Haïku 3

 

Le vieux moine était donc reparti, entouré par une escorte impériale, emportant avec lui de grandes quantités d'encre et de papier. Son travail s'annonçait de grande ampleur.
Les semaines passèrent. L'empereur fit régulièrement demander de ses nouvelles et de nombreux messagers traversèrent le pays entre le somptueux palais royal et la grotte solitaire du vieil ermite.
L'empereur apprit ainsi que le vieux moine semblait réellement s'épuiser à la tâche. Il demandait régulièrement de nouvelles quantités d'encre et de papier et passait de longues journées isolé dans la froideur de sa grotte. Quand l'empereur réclama de lire les premières pages de l'ouvrage qu'il attendait, le vieux moine refusa de manière catégorique. Il déclara qu'il serait prêt pour les fêtes de la nouvelle année sans que le souverain n'ait lieu de s'inquiéter.

Les saisons passèrent. L'empereur était devenu impatient. D'autant plus impatient que ses relations avec son fils ne s'arrangeaient en aucune manière : le père et le fils ne faisaient plus que se croiser et aucun mot n'allait au-delà des politesses rituelles. Le jeune prince n'avait plus de précepteur.

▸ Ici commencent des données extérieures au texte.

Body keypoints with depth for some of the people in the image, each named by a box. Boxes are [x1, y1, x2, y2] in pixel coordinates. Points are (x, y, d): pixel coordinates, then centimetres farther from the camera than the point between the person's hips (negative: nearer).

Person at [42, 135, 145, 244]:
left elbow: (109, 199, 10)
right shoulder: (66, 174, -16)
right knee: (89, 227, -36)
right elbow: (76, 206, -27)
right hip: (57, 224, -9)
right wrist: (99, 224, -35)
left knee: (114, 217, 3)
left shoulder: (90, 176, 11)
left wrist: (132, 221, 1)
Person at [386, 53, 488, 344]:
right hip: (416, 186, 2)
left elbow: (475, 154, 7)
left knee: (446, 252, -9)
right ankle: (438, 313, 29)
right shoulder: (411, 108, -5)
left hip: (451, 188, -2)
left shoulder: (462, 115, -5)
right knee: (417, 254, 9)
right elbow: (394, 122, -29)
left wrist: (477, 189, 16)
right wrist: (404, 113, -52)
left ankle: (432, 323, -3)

Sa paresse et son embonpoint continuaient de se développer : l'empereur, à son grand regret, ne supportait plus ce spectacle.

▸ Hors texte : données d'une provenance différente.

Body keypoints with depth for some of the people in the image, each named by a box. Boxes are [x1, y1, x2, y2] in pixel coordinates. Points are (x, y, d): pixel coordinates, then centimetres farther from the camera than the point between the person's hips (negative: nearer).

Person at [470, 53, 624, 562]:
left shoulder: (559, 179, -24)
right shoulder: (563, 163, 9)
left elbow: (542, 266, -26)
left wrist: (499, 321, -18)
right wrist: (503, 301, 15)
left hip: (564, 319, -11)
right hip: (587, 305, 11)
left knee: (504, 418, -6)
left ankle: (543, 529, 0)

Les préparatifs pour les fêtes de la nouvelle année commencèrent et l'empereur n'avait toujours rien reçu. Encore plusieurs semaines s'écoulèrent. L'empereur n'aurait plus le temps de relire les pages du vieux moine. Il souhaitait les faire recopier, illustrer et rassembler de la manière la plus luxueuse mais rien de tout cela ne serait possible. Il fit simplement préparer un coffret en bois d'acacia pour déposer le texte tant attendu. Rien, décidément, ne devrait se dérouler comme il l'avait prévu.
Et puis vint le moment où l'empereur craignit que le vieux moine ne puisse même pas être présent au palais à la date prévue. Il envoya un nouveau messager en exigeant que le moine rejoigne séance tenante la capitale avec son texte. Le messager reçut l'ordre ferme de revenir avec, au moins, les pages déjà écrites, prises de gré ou de force.

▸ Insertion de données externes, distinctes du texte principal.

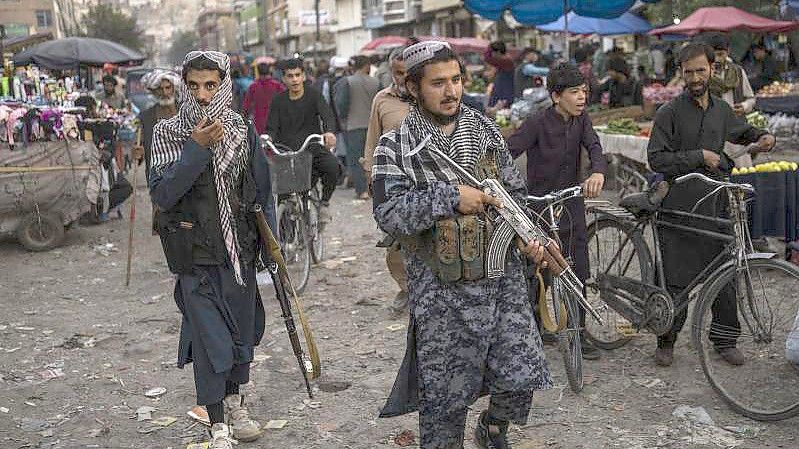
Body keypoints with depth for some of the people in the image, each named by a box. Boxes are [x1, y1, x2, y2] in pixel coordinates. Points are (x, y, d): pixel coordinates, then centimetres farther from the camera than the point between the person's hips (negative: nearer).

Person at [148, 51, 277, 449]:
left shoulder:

Lorsque le messager se présenta au moine, celui reconnut que, effectivement, il était grand temps pour lui de rejoindre le palais pour accomplir sa tâche. Le texte était enfin prêt. Il rassembla ses affaires et accepta sans retard de suivre le messager impérial. Ce dernier avait déjà de nombreuses fois accompli ce trajet.
Il avait transporté de telles quantités d'encre et de papier qu'il éprouva un véritable étonnement à voir le vieillard si léger à le suivre après tant d'attente. Tout au long du chemin, l'étonnement devint malaise puis le malaise devint inquiétude.
Finalement, le moine entra dans la capitale le jour de l'ouverture des fêtes. L'empereur n'en dormait plus depuis plusieurs nuits.

Dès qu'il fut prévenu, le souverain fit conduire le moine dans les appartements qu'il avait prévus à son égard pour lui faire porter des vêtements d'apparat digne de la cérémonie qui l'attendait (il se doutait qu'un ermite ne disposait pas de ce type de tenue). Les deux hommes n'eurent pas le temps de voir avant l'ouverture officielle des présentations.
Le moine fut brièvement mis au courant du protocole prévu par l'empereur. Il enfila ses habits à la hâte et déposa son texte dans le coffret d'acacia qu'on lui avait fait porter. Il pénétra ensuite dans la grande salle du conseil somptueusement décorée pour l'occasion.
Le vieil homme se tenait debout au centre de la pièce. L'empereur était assis en face de lui. Le jeune prince, affaissé sur son trône, se tenait à sa droite. Tout autour de lui se répartissaient tous les ministres, hauts-fonctionnaires, représentants de toutes les régions et de toutes les grandes familles du royaume. La foule se pressait déjà dans le fond de la pièce.
Un serviteur annonça à voix haute la mission que l'illustre empereur avait confié à "un moine de grande réputation et sans égal dans la connaissance l'âme humaine". Une fois faite cette présentation, l'empereur fit un signe pour que soit apporté le coffret en bois d'acacia.
Le vieux moine s'inclina respectueusement. Le coffret fut placé devant lui. Il l'ouvrit et en sortit... un seul rouleau de papier qu'il déplia devant lui. Une simple feuille !!
Un murmure glacé parcourut l'assistance. La main de l'empereur se crispa brutalement sur le bras de son trône. Pas un souffle ne transperça le silence lorsque le vieux moine entama sa lecture.